“Then what’s your opinion?”
“What? I just said you’re attractive.” He was really milking this now.
“You said it was a fact.” He jabbed a finger toward her. “But I don’t care about facts. I want to know your opinion.”
“My opinion is that it’s a fact that you’re attractive.”
Another of those full-throated laughs of his sent shivers along her skin. “In other words, you find me attractive.”
She scowled at him, simultaneously regretting the margarita and taking another sip of it. “Isn’t that the definition of attractive?”
“You’re so squirrely, damn. I find you attractive. There, see how I did that? Not hard at all.”
She opened her mouth to retort, then closed it again. He found her attractive? That was why he was flirting with her, not because he was a Hollywood actor to whom flirting was second nature?
“Why?” she said finally, almost in disbelief. “I mean, I know I’m pretty hot, for a police officer, but probably not for an actress or whoever you usually…” She shrugged, not particularly anxious to finish that thought.
“There is no usually. And you’re pretty hot in any context, to my mind. Look at you. Gorgeous, brilliant, funny as hell. I can’t wait to get your clothes off.”
“You…what…what?” she spluttered, her thoughts flying every which way like startled pigeons.
“You heard me.” His grin could have lit up a fire station. “Eventually. When the time is right.”
Oh man. Talk about a tease. “How will we know when the time is right?” Her voice sounded so wobbly that she had to steady her nerves with another dose of her margarita. Was this number two or number three? She’d lost track somewhere in there.
“Good question. I guess we’ll have to stay tuned. Just like the end of a two-parter.”
“I hate the two-parters,” she said through gritted teeth. “I need resolution, not a cliff-hanger.”
“Oh, but doesn’t hanging on that cliff make the resolution all the more satisfying?”
His sexy growl was driving her nuts. “I hate you.”
“Come on now.
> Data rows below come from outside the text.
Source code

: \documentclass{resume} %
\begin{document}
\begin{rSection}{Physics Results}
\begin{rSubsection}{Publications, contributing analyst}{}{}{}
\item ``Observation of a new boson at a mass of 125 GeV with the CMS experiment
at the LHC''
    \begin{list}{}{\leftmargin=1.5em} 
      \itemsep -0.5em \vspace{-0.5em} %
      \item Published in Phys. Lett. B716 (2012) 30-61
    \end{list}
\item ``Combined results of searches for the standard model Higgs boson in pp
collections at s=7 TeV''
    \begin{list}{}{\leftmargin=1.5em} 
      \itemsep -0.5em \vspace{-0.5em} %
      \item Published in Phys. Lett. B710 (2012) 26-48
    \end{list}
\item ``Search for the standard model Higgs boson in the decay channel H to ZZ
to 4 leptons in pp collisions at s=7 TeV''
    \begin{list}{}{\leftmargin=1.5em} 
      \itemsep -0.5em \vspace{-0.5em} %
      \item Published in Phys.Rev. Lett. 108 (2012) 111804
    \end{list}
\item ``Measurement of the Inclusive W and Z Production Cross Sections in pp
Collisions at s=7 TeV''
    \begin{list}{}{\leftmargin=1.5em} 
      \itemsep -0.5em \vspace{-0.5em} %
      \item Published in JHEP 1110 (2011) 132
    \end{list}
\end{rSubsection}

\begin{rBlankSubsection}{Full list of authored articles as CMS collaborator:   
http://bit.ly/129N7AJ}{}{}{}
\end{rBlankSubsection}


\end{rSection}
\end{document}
How can you hate a man who thinks you’re the bomb diggity?”
She was about to burst into laughter at his use of a phrase right out of a 1990s tween translator’s handbook, when he suddenly sat up, arrested.
“Hang on,” he said slowly.
“What?” She shook her head to disperse the margarita buzz. It didn’t entirely work.
“Bomb diggity.”
She waited patiently as he worked it out in his head.
“Jessie used that term in one of her texts about Seth Baker. I thought it was odd because she’s never used it before and it’s not her style at all. She’s more of a vintage girl if anything. She might say, ‘he’s the bee’s knees’ or the ‘cherry on my sundae.’”
“Okay, so maybe she learned a new term.”
“Maybe. But what if she was trying to send me a message? If he was monitoring her texts and she had to be careful how she phrased things, she might have chosen it deliberately.”
Tina’s head was slowly clearing as she brought her thoughts into better focus. “If that’s the case, what do you think her message was? There’s a bomb somewhere? If so, we need to alert?—”
“No.” He cut her off before she could go too far down that path. “I think she wants me to dig.”
“You are digging. We’re digging.” She waved her hand to indicate the entire journey that had brought them to this intimate dark basement tavern. “That’s what we’re doing here.”
“Literally. She buried something for me to find.”